I gained 20 pounds in 9 mounts. I became profoundly addicted to nicotine
patches because I didn't have time to smoke, and didn't have the willpower or
lifestyle health to quit. But the most pernicious effects were on my judgment,
mood, and executive abilities. It's almost impossible to create and execute
long term plans when you are exhausted all the time, can't think clearly and
all of the will power you can muster is devoted to not over-sleeping through
your obligations. I was a full time student at the beginning of this, with the
intention of completing a CS degree but I had trouble focusing on the work.

As I write this now, it sounds melodramatic, but I thought at the time that it
wasn't a big deal and I just needed to “tough it out” to work my way through
college. In retrospect, I can see that routine insomnia and panic are not
normal, that I made all kinds of bizarrely bad decisions that I only noticed
later, and did a shitty job at school. It was only possible to sustain that
lifestyle because I lived with my parents, who took care of all the household
responsibilities while I was at work or school or sleeping through alarms, and
because I mortgaged my health.

Finally, when it came time to register for a fall semester my boss put off a
conversation about scheduling for so long that I registered for a full load of
day classes without his permission rather than miss the registration deadline.
I showed him my schedule and told him that if he couldn't accommodate it and
also stop putting me on graveyard shifts, I would have to look for work
somewhere else. He relented, rather than fire me. After that, I quit nicotine,
started running, lost 30 pounds, and started spending more time outside. It
almost seemed easy once I was sleeping 8 hours every night (Ok, except for
quitting nicotine). I also started noticing all the bad decisions I had made
once I could think clearly enough not to put off hard problems.

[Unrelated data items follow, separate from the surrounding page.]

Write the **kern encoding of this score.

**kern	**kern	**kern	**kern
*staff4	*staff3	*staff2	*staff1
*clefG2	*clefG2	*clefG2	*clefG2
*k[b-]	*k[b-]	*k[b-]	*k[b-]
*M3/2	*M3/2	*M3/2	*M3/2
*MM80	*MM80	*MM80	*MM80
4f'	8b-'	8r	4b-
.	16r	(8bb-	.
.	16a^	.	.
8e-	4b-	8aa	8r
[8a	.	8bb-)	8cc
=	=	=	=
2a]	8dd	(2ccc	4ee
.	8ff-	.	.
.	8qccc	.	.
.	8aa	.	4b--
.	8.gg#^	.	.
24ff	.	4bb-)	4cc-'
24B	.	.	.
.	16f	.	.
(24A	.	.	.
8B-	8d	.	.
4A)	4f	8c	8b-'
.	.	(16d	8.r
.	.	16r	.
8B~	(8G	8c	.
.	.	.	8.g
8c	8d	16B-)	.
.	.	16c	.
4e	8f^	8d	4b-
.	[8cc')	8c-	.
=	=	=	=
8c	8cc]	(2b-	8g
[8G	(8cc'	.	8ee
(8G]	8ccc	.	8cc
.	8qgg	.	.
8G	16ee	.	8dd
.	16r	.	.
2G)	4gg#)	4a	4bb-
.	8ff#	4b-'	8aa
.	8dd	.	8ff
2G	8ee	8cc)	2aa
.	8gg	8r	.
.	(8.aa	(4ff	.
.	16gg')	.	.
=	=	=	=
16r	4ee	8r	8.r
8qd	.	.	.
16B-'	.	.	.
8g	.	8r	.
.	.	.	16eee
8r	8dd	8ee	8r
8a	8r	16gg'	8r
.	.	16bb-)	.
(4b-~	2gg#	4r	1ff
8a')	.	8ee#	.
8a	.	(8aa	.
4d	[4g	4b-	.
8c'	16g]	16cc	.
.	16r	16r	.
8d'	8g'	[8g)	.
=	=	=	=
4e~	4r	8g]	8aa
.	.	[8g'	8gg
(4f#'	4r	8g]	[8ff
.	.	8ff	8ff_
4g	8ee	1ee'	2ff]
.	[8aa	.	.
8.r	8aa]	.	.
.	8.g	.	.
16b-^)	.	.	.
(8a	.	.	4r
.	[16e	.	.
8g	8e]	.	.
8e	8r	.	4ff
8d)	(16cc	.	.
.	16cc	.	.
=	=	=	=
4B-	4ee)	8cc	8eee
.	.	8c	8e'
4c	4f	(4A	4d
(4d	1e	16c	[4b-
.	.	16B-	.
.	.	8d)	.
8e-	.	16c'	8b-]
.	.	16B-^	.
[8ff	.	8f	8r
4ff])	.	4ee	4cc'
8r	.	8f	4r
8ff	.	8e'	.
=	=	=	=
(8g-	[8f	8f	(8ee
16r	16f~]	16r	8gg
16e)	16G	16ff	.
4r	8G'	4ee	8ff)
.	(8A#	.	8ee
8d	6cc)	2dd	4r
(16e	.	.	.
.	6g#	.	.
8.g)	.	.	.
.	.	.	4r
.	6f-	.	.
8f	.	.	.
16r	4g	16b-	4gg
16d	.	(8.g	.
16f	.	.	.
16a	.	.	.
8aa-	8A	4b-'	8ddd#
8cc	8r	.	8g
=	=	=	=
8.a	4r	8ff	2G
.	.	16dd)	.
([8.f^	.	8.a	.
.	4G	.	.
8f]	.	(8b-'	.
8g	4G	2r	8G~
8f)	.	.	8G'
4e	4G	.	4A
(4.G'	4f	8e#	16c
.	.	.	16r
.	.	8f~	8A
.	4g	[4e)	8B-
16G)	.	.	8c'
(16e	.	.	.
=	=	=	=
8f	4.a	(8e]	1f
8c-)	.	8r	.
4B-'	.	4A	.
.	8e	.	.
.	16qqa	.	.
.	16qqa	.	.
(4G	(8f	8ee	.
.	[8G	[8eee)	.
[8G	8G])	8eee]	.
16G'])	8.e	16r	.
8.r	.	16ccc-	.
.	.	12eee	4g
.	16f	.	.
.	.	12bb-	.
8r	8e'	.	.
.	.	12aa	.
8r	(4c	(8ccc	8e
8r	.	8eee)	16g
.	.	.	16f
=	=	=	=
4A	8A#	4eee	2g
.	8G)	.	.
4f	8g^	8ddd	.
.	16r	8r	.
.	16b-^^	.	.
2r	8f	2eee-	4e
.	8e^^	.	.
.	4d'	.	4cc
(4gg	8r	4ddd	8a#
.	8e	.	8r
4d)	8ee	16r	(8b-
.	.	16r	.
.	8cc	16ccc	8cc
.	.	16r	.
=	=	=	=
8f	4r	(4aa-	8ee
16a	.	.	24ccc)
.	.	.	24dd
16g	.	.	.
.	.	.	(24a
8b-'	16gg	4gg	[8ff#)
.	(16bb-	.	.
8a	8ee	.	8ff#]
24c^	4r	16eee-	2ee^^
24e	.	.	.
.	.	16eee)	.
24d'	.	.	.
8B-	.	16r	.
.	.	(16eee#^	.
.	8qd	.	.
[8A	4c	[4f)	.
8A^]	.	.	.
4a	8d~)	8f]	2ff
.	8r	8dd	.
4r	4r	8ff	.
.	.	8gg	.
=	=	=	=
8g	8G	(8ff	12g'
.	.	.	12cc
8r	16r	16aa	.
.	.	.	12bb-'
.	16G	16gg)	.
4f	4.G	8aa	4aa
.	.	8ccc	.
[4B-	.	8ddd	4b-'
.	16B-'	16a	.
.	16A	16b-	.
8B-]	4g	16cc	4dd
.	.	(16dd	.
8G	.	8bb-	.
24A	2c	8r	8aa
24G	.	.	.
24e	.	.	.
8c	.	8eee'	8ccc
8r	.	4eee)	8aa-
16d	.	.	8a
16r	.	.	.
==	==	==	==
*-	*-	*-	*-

I think if I had been 53 instead of 23 it might have actually killed me. Just
don't do it.

If you do it anyway, please be realistic by discounting your wage against harm
to your health and judgment, and to your future earnings. For example, I set
back my college career by doing this. Insist on a consistent schedule, and
don't be afraid to threaten to quit to get it. It doesn't need to be a bluff
because the opportunity cost of not sleeping is so high; your net wealth will
probably increase either way in the long run, even if you do get fired.

Also I think the harm can be partly remediated with a gym membership. If you
can't exercise outside during daylight, this is far better then nothing. Sleep
deprivation is shown to cause weight gain and to have a detrimental effect on
mood, so exercise is a good way to partially compensate, but it's sort of a
chicken and egg kind of problem because adequate sleep and a consistent sleep
rhythm are prerequisites to exercise, at least for me. I tried to do it
without those preconditions, but I lacked the willpower to consistently
exercise while exhausted.

Ultimately, I would not consider night shifts again unless I were guaranteed
1) a near term end date, 2) a consistent schedule, and 3) a VERY large wage
premium that served a life changing goal.

------
anon4
An interesting case where Betterridge's Law of Headlines doesn't hold true.